Even though I lived in South Philadelphia for the first twenty three years of my life, I have to admit that I had never seen the entire original Rocky movie.
Before you point fingers, please know that I did see my fair share of Rocky movies in the theater; I saw Rocky III and IV at the Colonial Theater on Moyamensing Avenue.
(At the end of the those movies, I remember my sneakers sticking to the floor as I walked over to the pay phone, inserted a dime and called my mother to pick up my friends and me.)
Here are my excuses for not seeing the original Rocky:
- The movie was released in 1976 and I was five years old.

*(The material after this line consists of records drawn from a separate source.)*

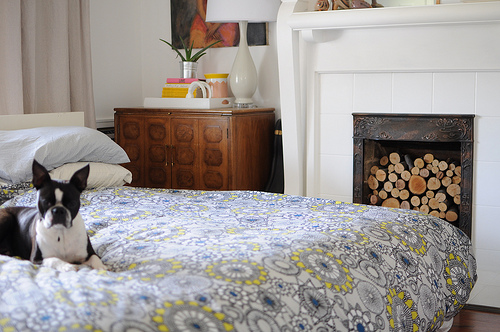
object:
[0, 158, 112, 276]
dog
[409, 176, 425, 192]
wood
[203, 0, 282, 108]
lamp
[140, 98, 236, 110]
tray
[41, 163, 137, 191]
pillow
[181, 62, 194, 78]
tin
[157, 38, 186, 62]
greens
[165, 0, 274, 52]
picture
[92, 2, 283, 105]
wall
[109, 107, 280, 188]
furniture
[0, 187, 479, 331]
portion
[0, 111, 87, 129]
top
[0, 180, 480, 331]
bed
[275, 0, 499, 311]
fireplace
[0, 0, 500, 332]
bedroom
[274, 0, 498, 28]
mantle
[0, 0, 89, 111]
curtain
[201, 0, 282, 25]
shade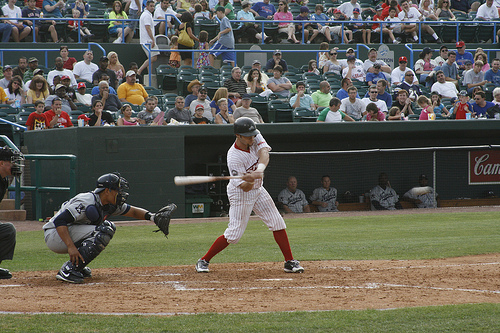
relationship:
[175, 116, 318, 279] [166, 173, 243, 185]
batter ready to swing bat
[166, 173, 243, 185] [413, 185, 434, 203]
bat at ball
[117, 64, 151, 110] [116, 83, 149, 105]
man in shirt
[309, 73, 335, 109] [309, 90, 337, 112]
man in shirt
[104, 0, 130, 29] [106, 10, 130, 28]
person in shirt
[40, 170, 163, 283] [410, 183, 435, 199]
man to catch ball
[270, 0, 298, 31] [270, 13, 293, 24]
woman in blouse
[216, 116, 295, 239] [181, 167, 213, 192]
man swinging baseball bat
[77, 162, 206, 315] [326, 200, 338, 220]
catcher crouched to catch ball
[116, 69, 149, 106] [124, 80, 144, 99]
man in shirt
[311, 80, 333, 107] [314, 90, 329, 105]
man in shirt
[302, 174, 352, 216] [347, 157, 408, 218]
players watching in dugout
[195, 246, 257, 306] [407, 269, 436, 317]
batters box drawn on field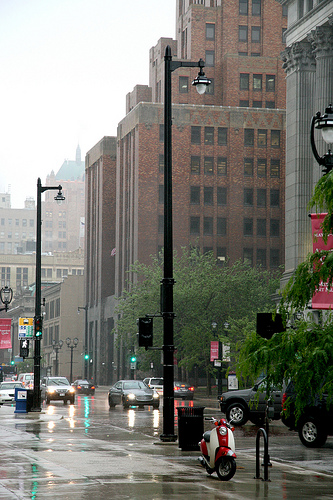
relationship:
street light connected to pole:
[159, 44, 211, 441] [189, 67, 211, 95]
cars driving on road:
[0, 373, 331, 447] [45, 389, 332, 482]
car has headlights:
[107, 379, 159, 410] [126, 393, 158, 401]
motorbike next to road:
[198, 413, 238, 481] [45, 389, 332, 482]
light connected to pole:
[33, 316, 43, 340] [31, 177, 45, 412]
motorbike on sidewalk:
[198, 413, 238, 481] [1, 404, 332, 499]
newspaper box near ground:
[14, 388, 28, 412] [1, 378, 333, 499]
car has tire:
[107, 379, 159, 410] [122, 397, 130, 407]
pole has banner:
[31, 177, 45, 412] [18, 319, 34, 337]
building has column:
[278, 1, 331, 327] [281, 44, 313, 288]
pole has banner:
[34, 177, 42, 411] [18, 319, 34, 337]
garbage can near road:
[176, 403, 203, 450] [45, 389, 332, 482]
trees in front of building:
[113, 163, 330, 426] [85, 1, 283, 386]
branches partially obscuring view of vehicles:
[228, 323, 332, 429] [206, 347, 321, 442]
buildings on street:
[0, 0, 331, 385] [32, 361, 305, 466]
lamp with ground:
[17, 158, 75, 428] [1, 378, 333, 499]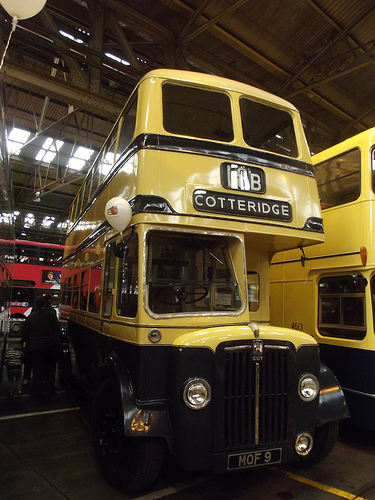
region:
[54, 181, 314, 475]
A parked double decker bus.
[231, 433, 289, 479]
A license tag in front of the bus.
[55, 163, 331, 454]
The bus is yellow and black.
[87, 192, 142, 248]
The bus has a balloon on it.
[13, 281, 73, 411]
Two men standing next to the bus.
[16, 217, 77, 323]
The bus in the background is red.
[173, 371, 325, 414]
The headlights on the bus.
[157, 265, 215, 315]
The steering wheel on the bus.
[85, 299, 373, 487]
Two double decker buses next to each other.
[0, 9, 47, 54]
A balloon on the top of ceiling.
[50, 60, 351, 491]
Big double decker style bus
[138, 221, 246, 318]
Windshield of a big bus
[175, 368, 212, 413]
Headlight of a big bus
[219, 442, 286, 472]
License plate of a big bus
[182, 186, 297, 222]
Sign on a big bus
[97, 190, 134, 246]
Balloon attached to a bus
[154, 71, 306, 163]
Top windows of a big bus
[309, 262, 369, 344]
Side windows of a bus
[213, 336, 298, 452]
Front grill of a bus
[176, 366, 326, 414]
Two head lights on a big bus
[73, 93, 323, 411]
yellow parked double decker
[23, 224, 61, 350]
red parked double decker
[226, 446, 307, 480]
black and silver license plate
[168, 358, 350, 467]
three front round headlights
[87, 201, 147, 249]
white balloon hanging from window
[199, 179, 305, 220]
text that says "Cotteridge"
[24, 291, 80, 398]
person in the shadow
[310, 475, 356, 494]
yellow lines on the ground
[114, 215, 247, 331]
small bus window L Shaped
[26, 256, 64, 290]
banner on side of doubledecker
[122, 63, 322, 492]
a double decker mini bus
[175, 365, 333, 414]
head light of th ebus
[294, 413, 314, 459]
front light of the bus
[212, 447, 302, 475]
number plate of the bus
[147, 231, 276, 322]
front driver window of bus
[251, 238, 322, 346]
a place to enter passengers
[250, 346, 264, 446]
a small middle line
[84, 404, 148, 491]
front wheel of the bus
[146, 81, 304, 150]
top window of the bus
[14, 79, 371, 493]
a big bus manufacturing factory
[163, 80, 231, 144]
window on top of bus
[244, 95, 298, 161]
window on top of bus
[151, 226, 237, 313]
window on top of bus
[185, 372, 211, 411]
head light on front of bus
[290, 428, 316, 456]
head light on front of bus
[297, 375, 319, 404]
head light on front of bus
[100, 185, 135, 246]
balloon on side of bus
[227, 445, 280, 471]
license plate on front of bus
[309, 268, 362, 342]
side window of bus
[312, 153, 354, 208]
side window of bus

- Even though I was a tomboy (only 1 of 2 girls on my PAL baseball team), I wasn’t into boxing movies. Instead of seeing Rocky II, I opted for Benji and Xanadu.

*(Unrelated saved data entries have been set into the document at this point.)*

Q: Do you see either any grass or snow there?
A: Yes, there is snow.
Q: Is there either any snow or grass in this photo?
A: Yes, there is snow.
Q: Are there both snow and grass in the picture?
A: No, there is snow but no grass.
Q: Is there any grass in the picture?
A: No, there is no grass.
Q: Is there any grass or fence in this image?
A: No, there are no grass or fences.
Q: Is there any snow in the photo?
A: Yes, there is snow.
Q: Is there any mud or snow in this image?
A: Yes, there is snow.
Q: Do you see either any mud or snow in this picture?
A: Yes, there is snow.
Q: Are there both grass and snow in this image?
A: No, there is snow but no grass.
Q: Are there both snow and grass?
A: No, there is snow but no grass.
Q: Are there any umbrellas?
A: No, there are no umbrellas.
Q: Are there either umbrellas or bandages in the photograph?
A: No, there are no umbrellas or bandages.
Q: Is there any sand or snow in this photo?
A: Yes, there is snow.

- I could have watched Rocky on cable, but my parents wouldn’t let us get cable. They *claimed* that we couldn’t get cable on our side of Broad Street. I think they were just lying. They didn’t want my sister or me to watch MTV.
On March 10, 2014, however, I was lucky enough to attend an event at the Philadelphia Museum of Art to celebrate the release of a newly remastered Blu-Ray of Rocky. The event included the film’s director, John G. Avildsen, as well as the host of the evening, local 94 W.I.P. sportscaster, Anthony Gargano (Cuz). The attendees were treated to a screening of the remastered film and I was transported.

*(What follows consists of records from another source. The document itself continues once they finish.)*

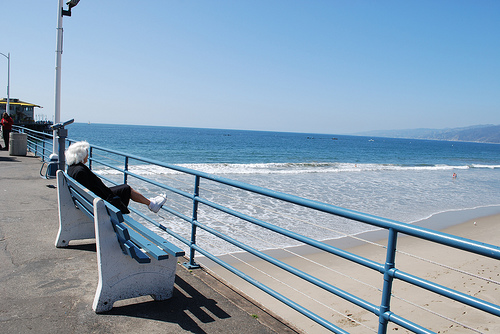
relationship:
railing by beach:
[5, 121, 495, 331] [128, 173, 499, 281]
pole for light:
[46, 1, 81, 186] [63, 1, 80, 16]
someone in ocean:
[451, 169, 457, 180] [95, 126, 494, 189]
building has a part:
[1, 97, 43, 125] [19, 108, 29, 117]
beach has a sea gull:
[128, 173, 499, 281] [473, 220, 477, 228]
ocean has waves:
[95, 126, 494, 189] [269, 159, 433, 176]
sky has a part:
[85, 3, 495, 123] [19, 108, 29, 117]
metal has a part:
[54, 45, 62, 164] [55, 114, 58, 125]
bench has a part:
[55, 169, 186, 309] [143, 230, 164, 242]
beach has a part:
[128, 173, 499, 281] [19, 108, 29, 117]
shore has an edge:
[400, 198, 498, 222] [492, 192, 499, 238]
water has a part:
[394, 190, 498, 222] [442, 204, 457, 212]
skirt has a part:
[110, 181, 131, 210] [117, 192, 123, 197]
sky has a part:
[85, 3, 495, 123] [193, 48, 231, 80]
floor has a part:
[5, 182, 54, 332] [14, 263, 44, 294]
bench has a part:
[55, 169, 186, 309] [89, 206, 100, 218]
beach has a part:
[128, 173, 499, 281] [350, 190, 401, 209]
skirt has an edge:
[110, 181, 131, 210] [127, 190, 131, 207]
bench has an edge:
[55, 169, 186, 309] [132, 216, 181, 254]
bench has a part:
[55, 169, 186, 309] [129, 223, 142, 237]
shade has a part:
[2, 155, 21, 164] [6, 159, 14, 162]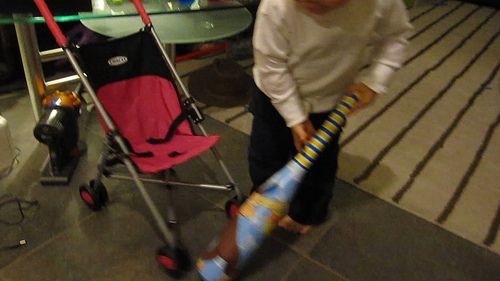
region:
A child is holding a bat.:
[187, 0, 409, 275]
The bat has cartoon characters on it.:
[195, 86, 385, 271]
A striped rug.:
[390, 40, 495, 250]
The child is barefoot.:
[215, 167, 357, 239]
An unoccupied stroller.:
[45, 0, 265, 270]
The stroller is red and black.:
[55, 0, 250, 262]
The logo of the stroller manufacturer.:
[101, 46, 131, 71]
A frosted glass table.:
[60, 2, 250, 49]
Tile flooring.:
[0, 147, 445, 268]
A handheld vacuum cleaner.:
[25, 78, 95, 184]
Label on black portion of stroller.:
[93, 56, 145, 68]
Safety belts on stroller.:
[122, 106, 195, 161]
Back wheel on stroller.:
[80, 176, 111, 217]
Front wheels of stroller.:
[155, 196, 245, 278]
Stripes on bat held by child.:
[293, 83, 354, 169]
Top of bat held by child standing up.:
[202, 158, 283, 280]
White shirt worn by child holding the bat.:
[263, 16, 387, 78]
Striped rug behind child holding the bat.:
[348, 4, 495, 178]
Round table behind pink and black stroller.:
[86, 1, 256, 35]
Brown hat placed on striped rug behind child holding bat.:
[179, 56, 261, 118]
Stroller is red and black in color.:
[80, 43, 207, 190]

Rocky is arguably the quintessential South Philly Story. Moviegoers in 1976 watched the heartsick heavyweight woo a shy shop girl, celebrated when the tenacious trainer agreed to take Balboa under his wing, and cheered when Rocky achieved his goal of going the distance in the ring.
Rather than the bulked-up, hyper stylized Rockys that proceeded, this first foray into South Philly (and Kensington) is a sincere, funny chronicle of life in the city for a fighter with lots of heart.
To me, this is the movie’s turning point. Mickey, the acerbic manager agrees to train the “bum from the neighborhood.” Mr. Avildsen revealed that Rocky’s monologue was completely improvised by Stallone, only to realize that the cameraman had run out of film during his speech.
They did the take again, and Stallone recited the monologue ad lib. At the end of the scene, the piano hints at Bill Conti’s iconic theme with the El framing the city’s gritty rhythm.
If I saw “Rocky” as a kid I would’ve been distracted by the bloody fight scenes and grossed out when Rocky swallowed down all those raw eggs.
I’m glad I saw the movie as an adult. I loved the humor, the gentle romance and how it speaks to the underdog in all of us. It took me back to my old neighborhood in its glory days, and for that, I’m grateful.
What are your thoughts on the original Rocky? How many times have you seen it and what are your favorite parts?